Aos advogados o café é servido em copos plásticos descartáveis.

Não é um jogo justo – Ele estranhou ainda que os desembargadores, na sessão de julgamento,
apesar de ouvirem argumentos do Ministério Público (meia hora) e dos advogados de defesa
(quinze minutos cada), já chegam com os votos prontos. Uma demonstração de que pouco vale
os argumentos defendidos oralmente:
“Também me impressionou que os juízes já tinham escrito seus votos antes de
ouvirem os argumentos da defesa. Isso não é um jogo justo”.

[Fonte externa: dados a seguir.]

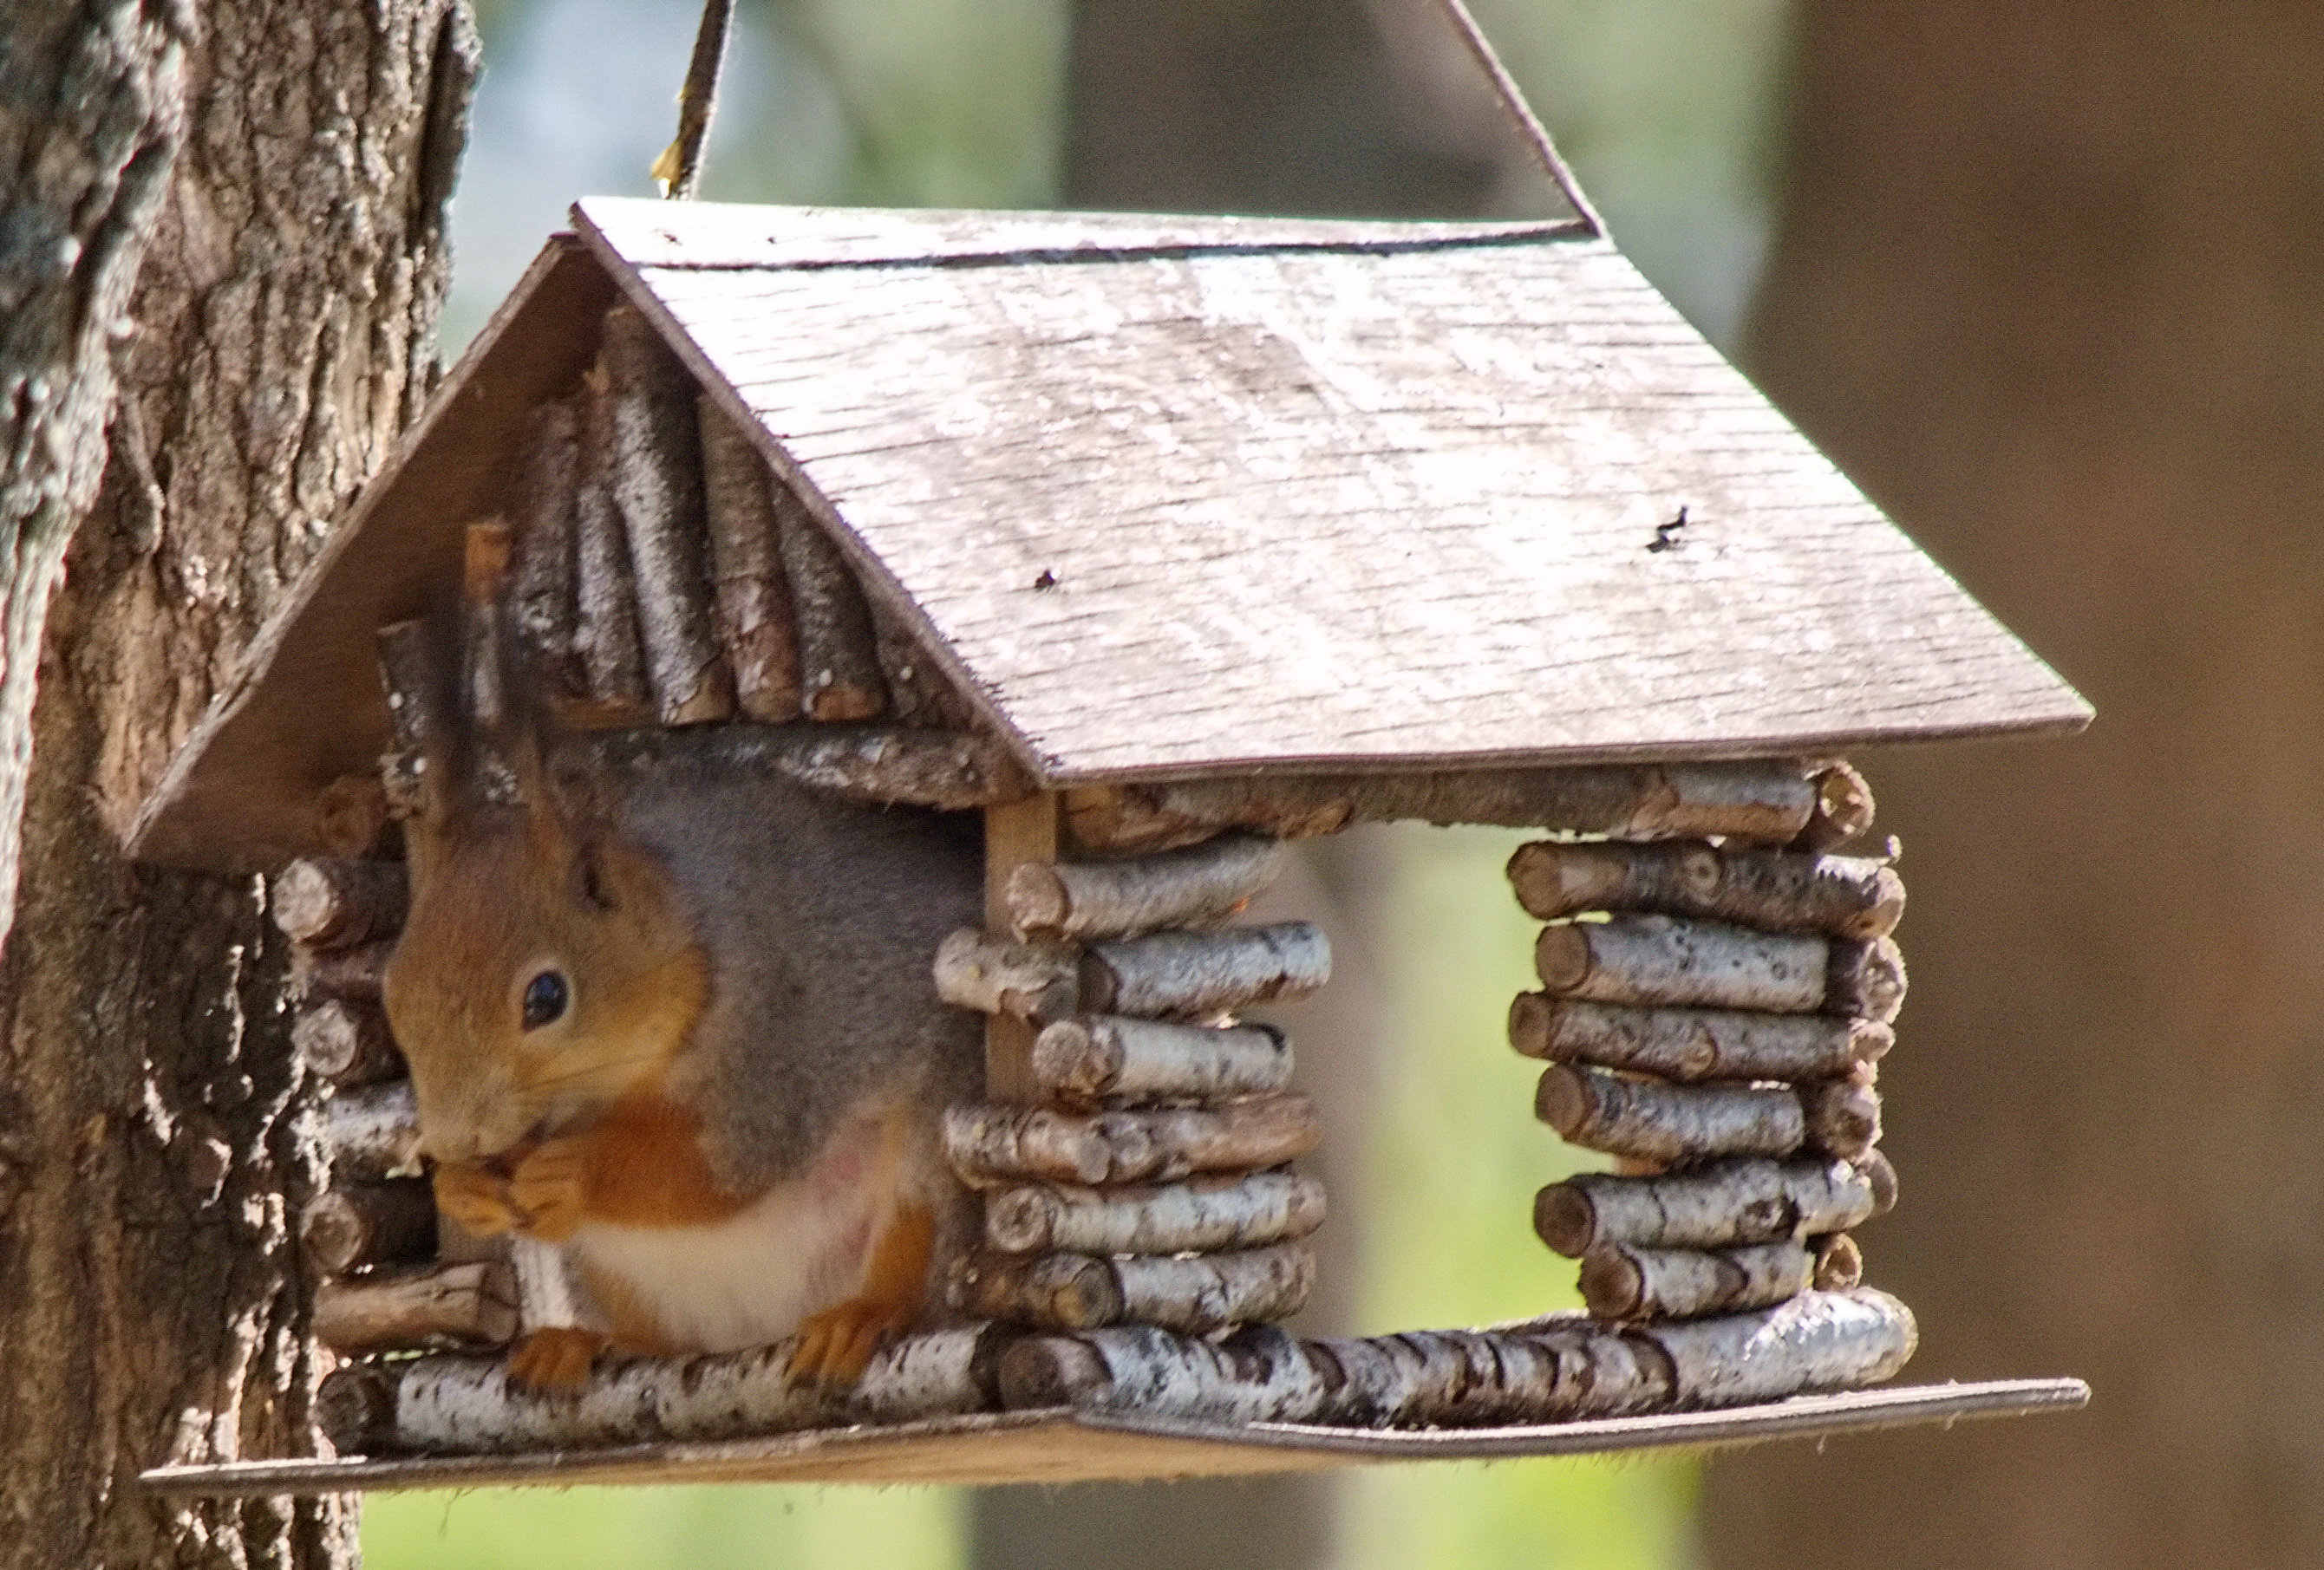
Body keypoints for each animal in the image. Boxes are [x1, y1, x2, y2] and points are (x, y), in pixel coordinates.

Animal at [385, 706, 985, 1384]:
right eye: (392, 993)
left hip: (934, 1152)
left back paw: (864, 1315)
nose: (456, 1140)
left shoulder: (777, 1036)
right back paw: (586, 1343)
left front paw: (575, 1172)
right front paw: (463, 1188)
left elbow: (721, 1172)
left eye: (546, 997)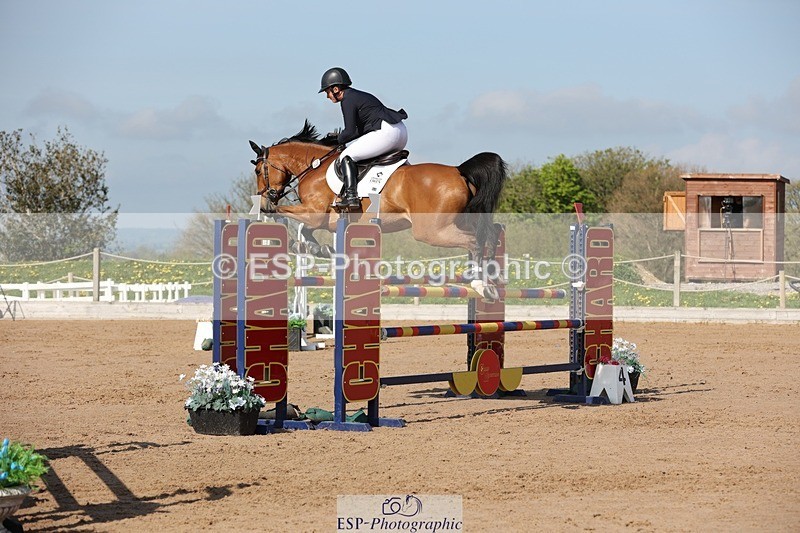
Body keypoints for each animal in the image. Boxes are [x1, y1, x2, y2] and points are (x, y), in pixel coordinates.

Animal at [249, 120, 507, 262]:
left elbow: (283, 214)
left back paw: (479, 283)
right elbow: (308, 230)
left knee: (474, 240)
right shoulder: (323, 219)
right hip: (459, 220)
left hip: (431, 230)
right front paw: (318, 248)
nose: (264, 199)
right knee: (490, 233)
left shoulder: (314, 212)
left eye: (259, 171)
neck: (314, 165)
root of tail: (459, 171)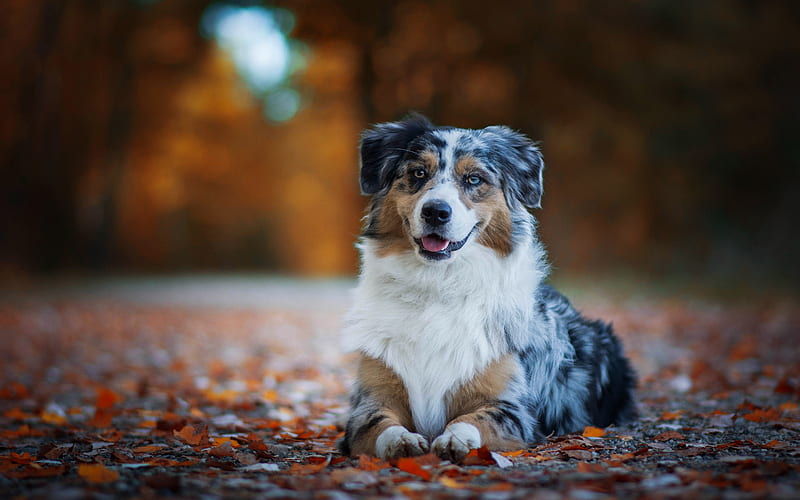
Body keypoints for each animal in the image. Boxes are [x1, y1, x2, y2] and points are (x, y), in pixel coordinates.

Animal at [340, 113, 636, 460]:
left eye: (473, 179)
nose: (436, 211)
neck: (437, 287)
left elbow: (473, 419)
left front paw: (455, 440)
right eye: (418, 173)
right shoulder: (370, 399)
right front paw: (402, 441)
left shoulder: (510, 408)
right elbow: (379, 424)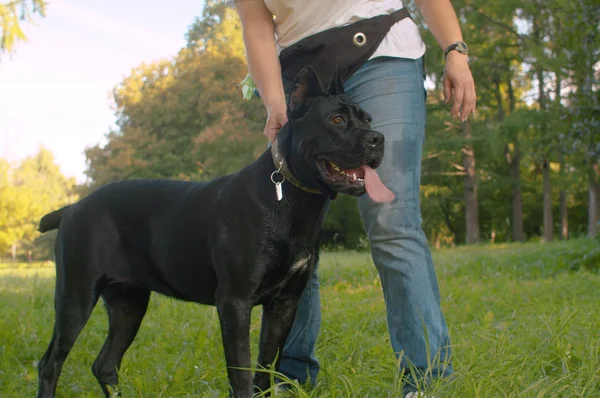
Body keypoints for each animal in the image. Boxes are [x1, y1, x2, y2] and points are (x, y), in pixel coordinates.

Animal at [36, 67, 394, 396]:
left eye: (368, 118)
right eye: (337, 120)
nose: (378, 138)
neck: (293, 199)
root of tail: (72, 208)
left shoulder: (284, 304)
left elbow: (264, 370)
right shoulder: (235, 302)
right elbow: (242, 373)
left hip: (129, 303)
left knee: (105, 364)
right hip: (76, 297)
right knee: (50, 363)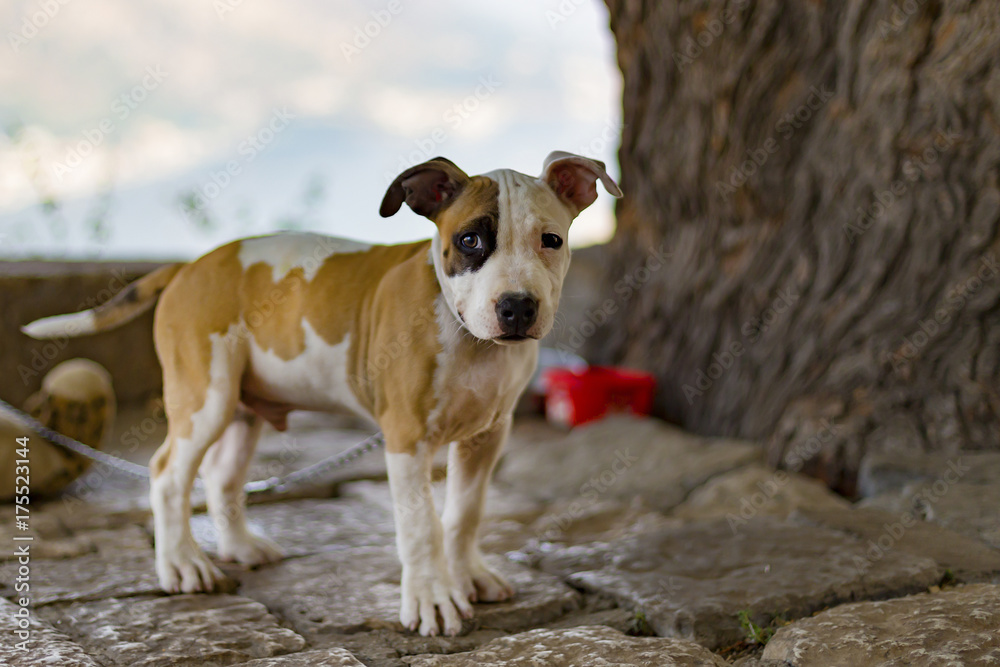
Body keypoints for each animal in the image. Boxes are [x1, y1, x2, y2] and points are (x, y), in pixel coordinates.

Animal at [21, 151, 616, 636]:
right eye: (470, 240)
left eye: (551, 241)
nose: (517, 307)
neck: (467, 337)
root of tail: (189, 266)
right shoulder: (406, 438)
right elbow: (421, 526)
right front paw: (432, 600)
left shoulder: (487, 435)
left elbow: (465, 512)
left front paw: (468, 575)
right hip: (203, 398)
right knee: (168, 473)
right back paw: (182, 566)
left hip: (244, 407)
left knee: (222, 476)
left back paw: (240, 547)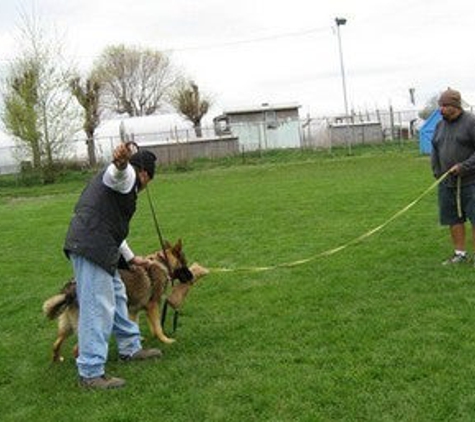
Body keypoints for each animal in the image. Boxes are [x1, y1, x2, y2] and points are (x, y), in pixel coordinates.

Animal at [42, 241, 208, 362]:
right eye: (185, 263)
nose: (192, 277)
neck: (162, 263)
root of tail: (69, 289)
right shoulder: (153, 306)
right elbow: (158, 327)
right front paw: (165, 340)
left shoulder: (135, 310)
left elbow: (139, 325)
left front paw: (140, 339)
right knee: (77, 349)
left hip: (68, 326)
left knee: (57, 343)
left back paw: (57, 359)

De tudo o que viu e ouviu – ele teve direito a uma tradução simultânea do julgamento – levou do
Brasil a certeza de que o julgamento não foi “justo” e a sentença indevida:

“O fato de ser um ex-presidente não lhe dá imunidade, mas ele tem direito a julgamento
com justeza. Não há nenhuma evidência de que Lula fez alguma coisa a partir dessas
ofertas da OAS. Precisamos lembrar quem em 2009/2010, Lula estava em um
tratamento contra o câncer, fazendo quimioterapia, não estava preocupado com
questões comerciais imobiliárias. Visitou o apartamento uma única vez e, segundo
testemunhos, jamais viveu naquele apartamento. A sentença condenando a 12 anos é
gravíssima, muito severa. Não há evidências de que ele fez algo para isso“.